• [AIM OF THE TASK] Return the entries that follow exactly, with no images.

• [Design files in text formats]
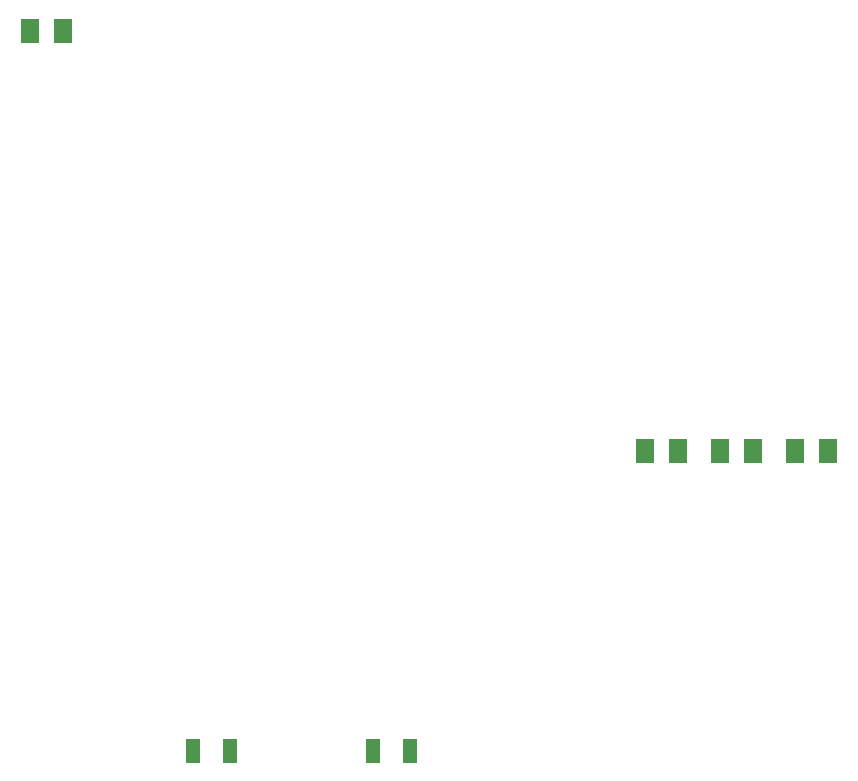
<source format=gtp>
G75*
G70*
%OFA0B0*%
%FSLAX24Y24*%
%IPPOS*%
%LPD*%
%AMOC8*
5,1,8,0,0,1.08239X$1,22.5*
%
%ADD10R,0.0630X0.0787*%
%ADD11R,0.0472X0.0787*%
D10*
X034549Y014600D03*
X035651Y014600D03*
X037049Y014600D03*
X038151Y014600D03*
X039549Y014600D03*
X040651Y014600D03*
X015151Y028600D03*
X014049Y028600D03*
D11*
X019470Y004600D03*
X020730Y004600D03*
X025470Y004600D03*
X026730Y004600D03*
M02*

</source>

• [RESULT OF THIS EXERCISE]
<source format=gtp>
G75*
G70*
%OFA0B0*%
%FSLAX24Y24*%
%IPPOS*%
%LPD*%
%AMOC8*
5,1,8,0,0,1.08239X$1,22.5*
%
%ADD10R,0.0630X0.0787*%
%ADD11R,0.0472X0.0787*%
D10*
X034549Y014600D03*
X035651Y014600D03*
X037049Y014600D03*
X038151Y014600D03*
X039549Y014600D03*
X040651Y014600D03*
X015151Y028600D03*
X014049Y028600D03*
D11*
X019470Y004600D03*
X020730Y004600D03*
X025470Y004600D03*
X026730Y004600D03*
M02*

</source>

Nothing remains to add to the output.